Home Arbitration/Labour Relations Arbitrator dismisses union grievance over four-day work week at Ontario Clean Water Agency

Arbitrator dismisses union grievance over four-day work week at Ontario Clean Water Agency

by HR Law Canada

An arbitrator has dismissed a union grievance challenging the Ontario Clean Water Agency’s decision to assign Transmission Maintenance Employees (TMEs) to a five-day, eight-hour schedule (5 x 8), rather than the four-day, 10-hour arrangement (4 x 10) sought by some workers.

The decision underscores how management rights and collective agreement provisions on work arrangements may interact when disputes arise over compressed work week (CWW) scheduling.

The dispute centred on whether the employer contravened Articles 2, 3 and 10 of a collective agreement. Article 2 deals with management rights, Article 3 addresses “no discrimination/employment equity” and Article 10 governs “work arrangements,” including the possibility of alternative schedules. An existing Memorandum of Agreement (MOA) mandated a 5 x 8 schedule for TMEs, although a small number of legacy employees had historically continued to work a 4 x 10 shift.

According to the ruling, the union sought a remedy directing the employer to grant TMEs the option of working four 10-hour days per week. Those who filed the grievance argued they should not be required to follow the MOA’s 5 x 8 provisions. The union presented two main claims. First, it asserted the employer was “estopped” from compelling TMEs to move to the 5 x 8 schedule, alleging a local manager had previously told C.E., one of the grievors, “we will not change the shift.” Second, the union argued the new schedule had been introduced as a “reprisal” against negotiations that resulted in a compressed work arrangement for a different group (operations) in March 2023.

Details lacking

The arbitrator noted, however, that the union did not provide sufficient details about the alleged conversation with the local manager. In particular, no date, location or other specifics were given to verify the comment, and the employer denied it was ever made. Similarly, the union supplied no particulars supporting a claim of reprisal, offering no evidence to establish that the employer had intended to punish the TMEs for the negotiations.

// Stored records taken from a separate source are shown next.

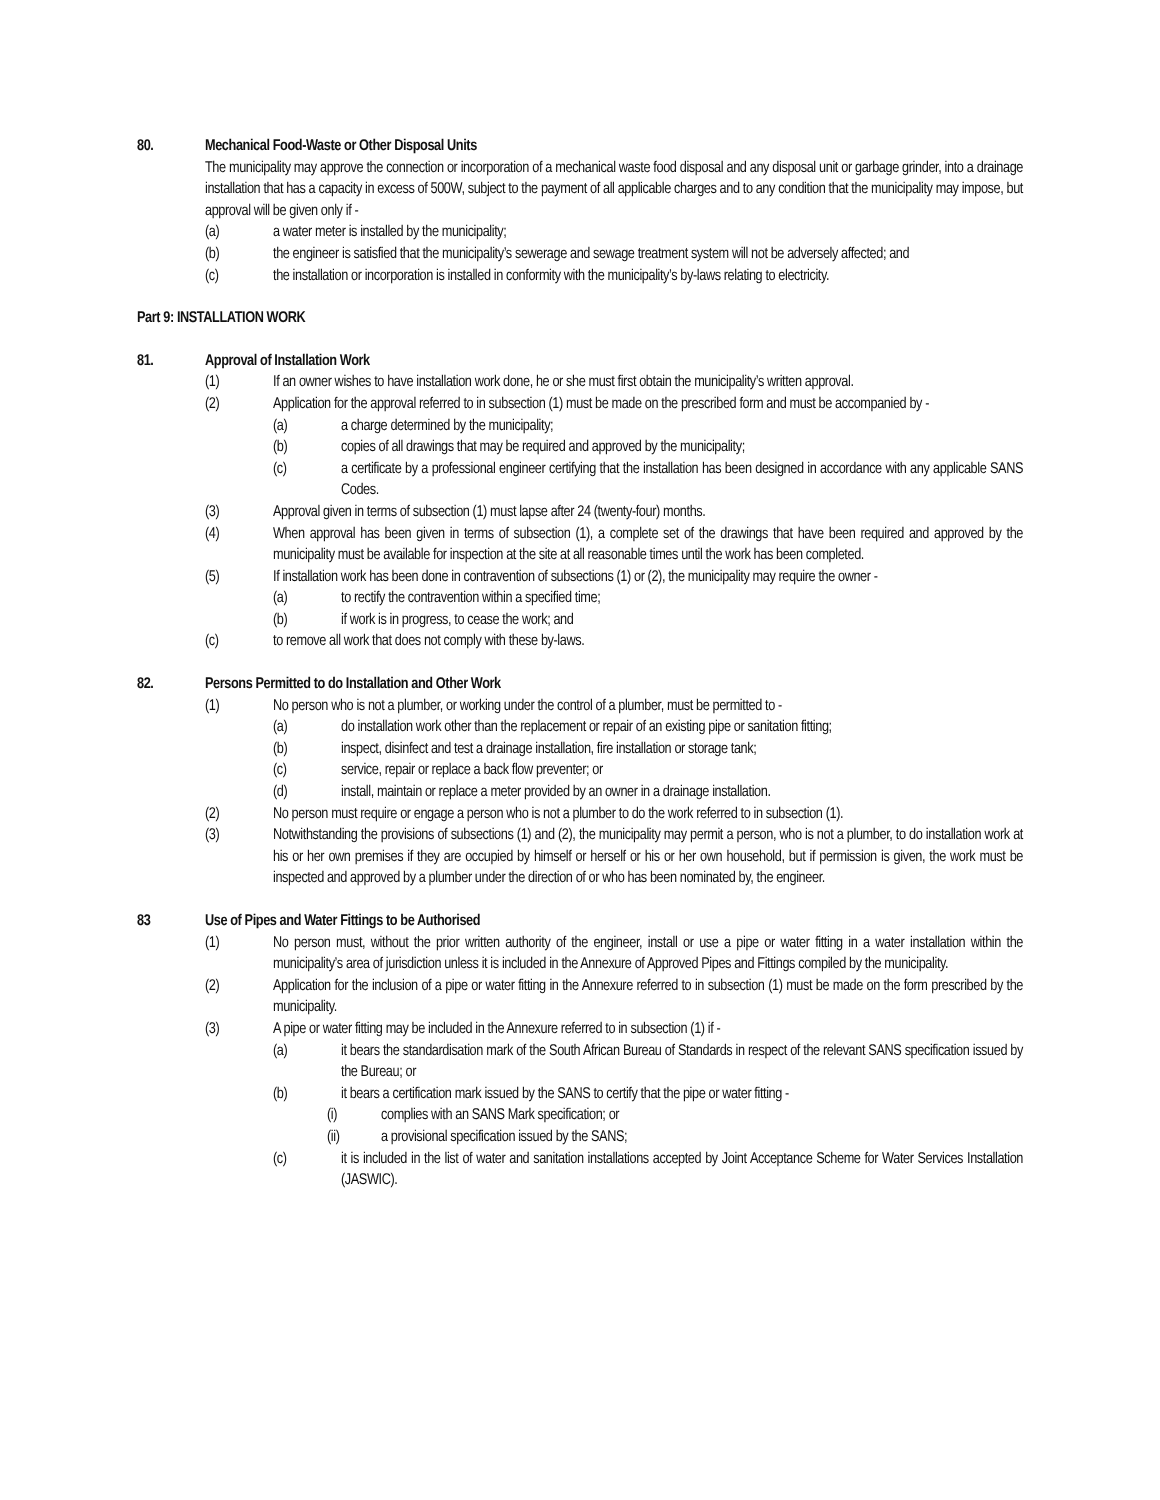80. Mechanical Food-Waste or Other Disposal Units
The municipality may approve the connection or incorporation of a mechanical waste food disposal and any disposal unit or garbage grinder, into a drainage installation that has a capacity in excess of 500W, subject to the payment of all applicable charges and to any condition that the municipality may impose, but approval will be given only if -
(a) a water meter is installed by the municipality;
(b) the engineer is satisfied that the municipality’s sewerage and sewage treatment system will not be adversely affected; and
(c) the installation or incorporation is installed in conformity with the municipality’s by-laws relating to electricity.
Part 9: INSTALLATION WORK
81. Approval of Installation Work
(1) If an owner wishes to have installation work done, he or she must first obtain the municipality’s written approval.
(2) Application for the approval referred to in subsection (1) must be made on the prescribed form and must be accompanied by -
(a) a charge determined by the municipality;
(b) copies of all drawings that may be required and approved by the municipality;
(c) a certificate by a professional engineer certifying that the installation has been designed in accordance with any applicable SANS Codes.
(3) Approval given in terms of subsection (1) must lapse after 24 (twenty-four) months.
(4) When approval has been given in terms of subsection (1), a complete set of the drawings that have been required and approved by the municipality must be available for inspection at the site at all reasonable times until the work has been completed.
(5) If installation work has been done in contravention of subsections (1) or (2), the municipality may require the owner -
(a) to rectify the contravention within a specified time;
(b) if work is in progress, to cease the work; and
(c) to remove all work that does not comply with these by-laws.
82. Persons Permitted to do Installation and Other Work
(1) No person who is not a plumber, or working under the control of a plumber, must be permitted to -
(a) do installation work other than the replacement or repair of an existing pipe or sanitation fitting;
(b) inspect, disinfect and test a drainage installation, fire installation or storage tank;
(c) service, repair or replace a back flow preventer; or
(d) install, maintain or replace a meter provided by an owner in a drainage installation.
(2) No person must require or engage a person who is not a plumber to do the work referred to in subsection (1).
(3) Notwithstanding the provisions of subsections (1) and (2), the municipality may permit a person, who is not a plumber, to do installation work at his or her own premises if they are occupied by himself or herself or his or her own household, but if permission is given, the work must be inspected and approved by a plumber under the direction of or who has been nominated by, the engineer.
83 Use of Pipes and Water Fittings to be Authorised
(1) No person must, without the prior written authority of the engineer, install or use a pipe or water fitting in a water installation within the municipality’s area of jurisdiction unless it is included in the Annexure of Approved Pipes and Fittings compiled by the municipality.
(2) Application for the inclusion of a pipe or water fitting in the Annexure referred to in subsection (1) must be made on the form prescribed by the municipality.
(3) A pipe or water fitting may be included in the Annexure referred to in subsection (1) if -
(a) it bears the standardisation mark of the South African Bureau of Standards in respect of the relevant SANS specification issued by the Bureau; or
(b) it bears a certification mark issued by the SANS to certify that the pipe or water fitting -
(i) complies with an SANS Mark specification; or
(ii) a provisional specification issued by the SANS;
(c) it is included in the list of water and sanitation installations accepted by Joint Acceptance Scheme for Water Services Installation (JASWIC).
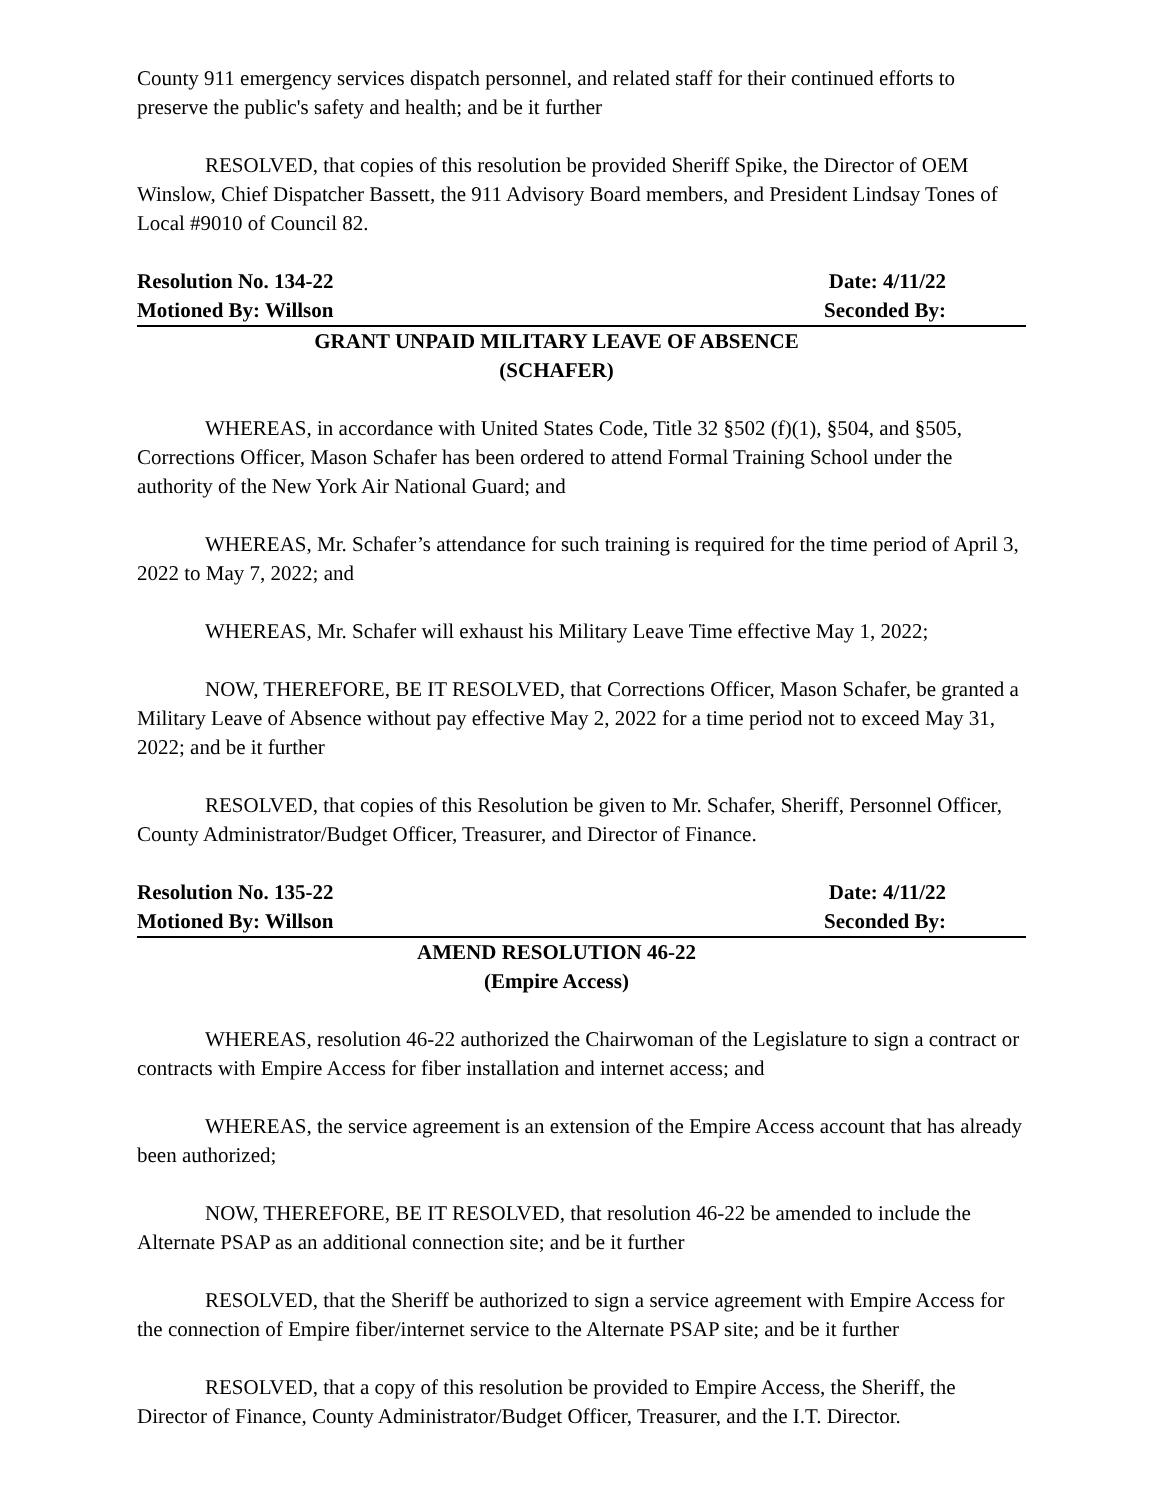County 911 emergency services dispatch personnel, and related staff for their continued efforts to preserve the public's safety and health; and be it further
RESOLVED, that copies of this resolution be provided Sheriff Spike, the Director of OEM Winslow, Chief Dispatcher Bassett, the 911 Advisory Board members, and President Lindsay Tones of Local #9010 of Council 82.
Resolution No. 134-22 Date: 4/11/22
Motioned By: Willson Seconded By:
GRANT UNPAID MILITARY LEAVE OF ABSENCE
(SCHAFER)
WHEREAS, in accordance with United States Code, Title 32 §502 (f)(1), §504, and §505, Corrections Officer, Mason Schafer has been ordered to attend Formal Training School under the authority of the New York Air National Guard; and
WHEREAS, Mr. Schafer’s attendance for such training is required for the time period of April 3, 2022 to May 7, 2022; and
WHEREAS, Mr. Schafer will exhaust his Military Leave Time effective May 1, 2022;
NOW, THEREFORE, BE IT RESOLVED, that Corrections Officer, Mason Schafer, be granted a Military Leave of Absence without pay effective May 2, 2022 for a time period not to exceed May 31, 2022; and be it further
RESOLVED, that copies of this Resolution be given to Mr. Schafer, Sheriff, Personnel Officer, County Administrator/Budget Officer, Treasurer, and Director of Finance.
Resolution No. 135-22 Date: 4/11/22
Motioned By: Willson Seconded By:
AMEND RESOLUTION 46-22
(Empire Access)
WHEREAS, resolution 46-22 authorized the Chairwoman of the Legislature to sign a contract or contracts with Empire Access for fiber installation and internet access; and
WHEREAS, the service agreement is an extension of the Empire Access account that has already been authorized;
NOW, THEREFORE, BE IT RESOLVED, that resolution 46-22 be amended to include the Alternate PSAP as an additional connection site; and be it further
RESOLVED, that the Sheriff be authorized to sign a service agreement with Empire Access for the connection of Empire fiber/internet service to the Alternate PSAP site; and be it further
RESOLVED, that a copy of this resolution be provided to Empire Access, the Sheriff, the Director of Finance, County Administrator/Budget Officer, Treasurer, and the I.T. Director.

During the hearing, it emerged that a relevant MOA concerning compressed work week arrangements came up for renewal around the same time the union had raised concerns about different scheduling for TMEs. In 2014, TMEs generally worked a 4 x 10 schedule. By about 2019, an MOA required new TMEs to be placed on a 5 x 8 schedule while some legacy employees continued on 4 x 10. In March 2023, the union told the employer it believed having TMEs on two separate schedules was causing workplace friction. The employer then proposed that all TMEs move to a 5 x 8 arrangement. After discussions, the employer signed the renewal MOA in early April 2023, including the 5 x 8 term, and notified the union that legacy employees would be required to switch. C.E. signed the MOA for the union later that same month, and the shift change took effect in late May 2023.

Management right

In assessing the union’s arguments, the arbitrator cited a decision in OPSEU (Sutherland) and Ontario (Ministry of Labour), (2008), 179 L.A.C. (4th) 387. That earlier ruling explained that Article 10 of the collective agreement “does not impose any obligation on the employer to enter into a CWW arrangement” but instead sets out “a mechanism for the parties to mutually arrive at ‘other arrangements’ … vis a vis a variable week.” In other words, the employer has a management right to negotiate or decline a CWW. The arbitrator stated, “I have no power to order the Employer to enter into a memorandum of agreement concerning a compressed work week schedule unless there is an allegation that the Employer’s exercise of its management right affected a right set out in the Collective Agreement.”

On the issue of estoppel, the arbitrator found it “not sustainable in the face of the fact that the Union signed the renewal MOA on April 23, 2023, after the date on which it was put on notice by the Employer that the legacy employees would be required to work the 5 x 8 shift.” That notice, provided on April 20, meant union officials were aware of the proposed change before finalizing the MOA. This undercut the union’s claim that any earlier verbal commitment by local management could prevent the employer from moving all TMEs to the 5 x 8 schedule.

Regarding reprisal, the arbitrator observed that “the reprisal argument is not particularized and there is no basis on which a reprisal could be found.” While the union claimed the schedule change was punitive, it failed to produce evidence demonstrating intent or causation linking the March 2023 negotiations to the employer’s scheduling decision.

After reviewing the submissions, the arbitrator dismissed the grievance in its entirety, noting that no violation of the collective agreement had been established. The decision underscored that the employer remains within its rights to negotiate CWW arrangements or decline to continue them, so long as there is no improper motive or breach of rights protected by the collective agreement.